Sie wäre mir wohl abgefackelt, dachte er grimmig, senkte den Kopf und lief schneller. In dieser Nacht hätte er so viel für ein Unwetter gegeben, Regen, der sich mit seinen Tränen vermischte und nichts sichtbar blieb…
An seinem Ziel angekommen, nahm er sich nicht die Zeit, durchzuatmen, sondern hämmerte gleich gegen die Tür.
„Peter! Peter, mach auf, ich muss mit dir reden!"
Niemand antwortete.
Verdammt!
Er versuchte es noch einmal und noch einmal, aber die Tür blieb verschlossen. Sirius wunderte sich schon seit langem, wie Peter in jenen Zeiten des Krieges so einen tiefen, ruhigen Schlaf haben konnte. Er zückte seinen Zauberstab, überlegte es sich aber anders und trat die Tür ein. Sirius verzog das Gesicht, das war lauter gewesen, als er gedacht hatte. Er hielt kurz inne und lauschte, aber als sich nichts regte, trat er ein und reparierte die Tür mit Reparo.
„Wurmschwanz?", rief er, als er das Schlafzimmer betrat.
Aber das Bett war leer und auch auf dem Sofa vor dem Fernseher im Wohnzimmer lag niemand.
„Verdammt, Wurmschwanz, ich muss mit dir reden, es geht um Moony! Er ist… er ist…"
Er konnte es nicht aussprechen. Es ging einfach nicht.

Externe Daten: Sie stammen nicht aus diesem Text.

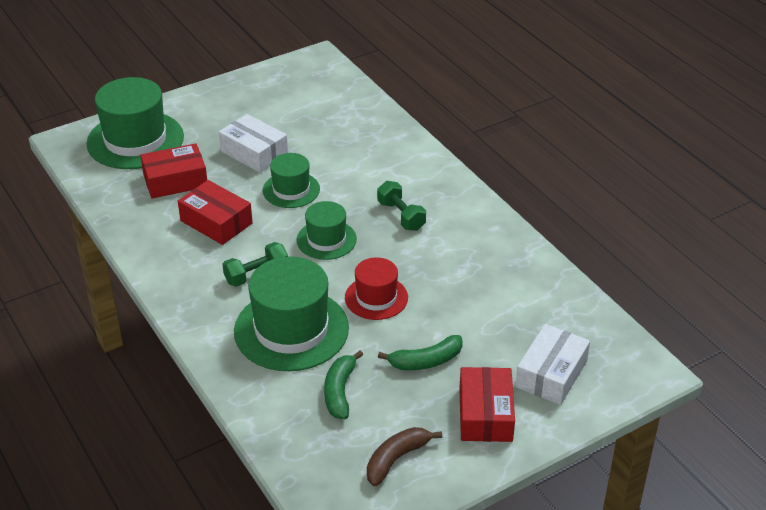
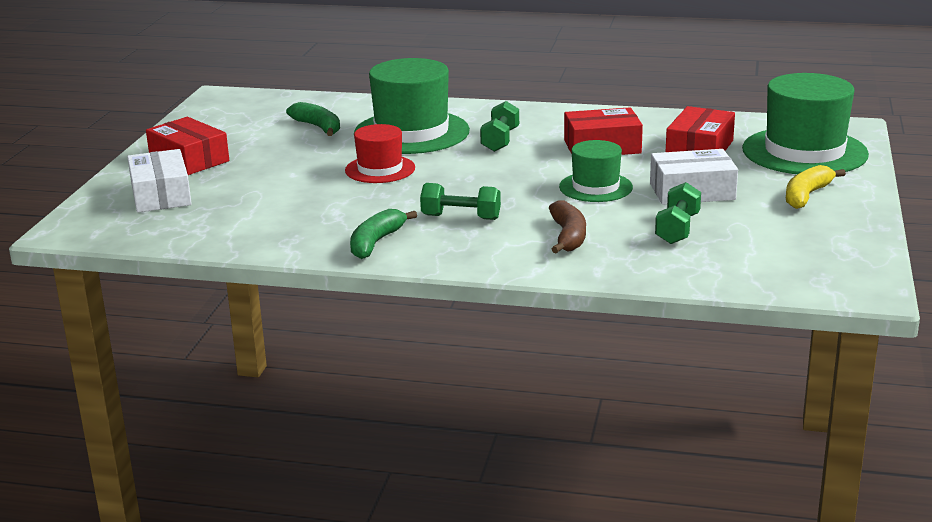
camera: 135 degrees right, 15 degrees down
green hat [297,201,357,260] -> none
brown banana [367,427,442,486] -> brown banana moved to [549,200,586,253]
green banana [378,335,463,370] -> green banana moved to [350,209,417,259]
none -> green dumbbell [655,182,701,244]
none -> yellow banana [786,165,846,209]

Er stand Peter nicht so nahe wie seinen anderen Freunden, aber sie vier gehörten einfach zusammen. Das war schon so lange so gewesen, dass sich Sirius an sein Leben vor ihrer Freundschaft kaum noch erinnern konnte. Heute waren sie alle erwachsen und so viel hatte sich geändert, aber die Zeit hatte ihrer Verbindung nichts ausgemacht, im Gegenteil: Sie war stärker wie nie zuvor.
Deshalb wollte Sirius auch mit einem von ihnen reden. Moony kam nicht in Frage – um ihn ging es ja. Sein bester Freund James und dessen Familie lebten derzeit unter höchstem Schutz. Da blieb nur Peter… und der war nicht da.
Sirius überlegte, was er nun machen sollte. Ihn überkam ein seltsames Gefühl, wenn er daran dachte, wie einsam er gerade war… Einsam und verlassen. Ein zynisches Lächeln huschte über seine Lippen.
Eher aus Verzweiflung und weil er nicht wusste, was er gerade machen sollte, sprach er verschiedene Zauber, wollte prüfen, ob jemand da war… Und tatsächlich.
Peter war in diesem Haus!
Was sollte das? Sirius rannte zurück ins Schlafzimmer – und blieb wie erstarrt stehen. Der Schrank war offen und leer. Auf dem Boden herrschte Unordnung. Wertgegenstände fehlten.
Sie waren hier!, schoss es ihm durch den Kopf, aber er wusste, dass die Todesser ausnahmsweise unschuldig waren. Peter war freiwillig gegangen. Als er gehört hatte, dass Sirius kam, musste er sich versteckt haben und in einem günstigen Moment war er abgehauen.
Sirius verstand.
Remus war nicht der Verräter.
Es war Peter.
Und sein Herz brach zum zweiten Mal in dieser Nacht.
Kaum hatte er das Haus verlassen, verwandelte er sich in den großen, schwarzen Hund und jagte durch die Gassen, bis er endlich hinter das Anti-Apparierschild kam. Er apparierte nach Godric's Hollow, wo kurz hinter der Appariergrenze schon sein Motorrad wartete und stand wenige Minuten später vor dem Haus seines besten Freundes.
Das Haus. Das schöne Haus, mit den genähten Vorhängen, der Bank im Vorgarten…
Nichts deutete auf ein Verbrechen hin. Bis auf die Tatsache, dass Sirius dieses Haus gar nicht sehen sollte. Niemand sollte es sehen. Das war doch der Sinn dieses Zaubers gewesen, den Dumbledore vor Kurzem auf es gelegt hatte…
Sirius schrie auf vor Schmerz, als ihn die bittere Erkenntnis traf. Peter. Peter, Peter, Peter, Wurmschwanz, der Verräter, James, Lily, Harry, Voldemort, die Todesser… Warum hatte er sich nicht zum Geheimniswahrer machen lassen? Warum hatte er darum gebeten, es Peter sein zu lassen? Peter, diese stinkende Ratte, dieser erbärmliche Verräter… Es war ihm so sinnvoll erschienen, so gut durchdacht… Wer würde auch den Schwächling Peter für den Wahrer des Lebens der Potters halten? Niemand. Niemand, niemand, weil es doch Sirius hätte sein müssen. Sie hatten überall einfließen lassen, dass Sirius es war…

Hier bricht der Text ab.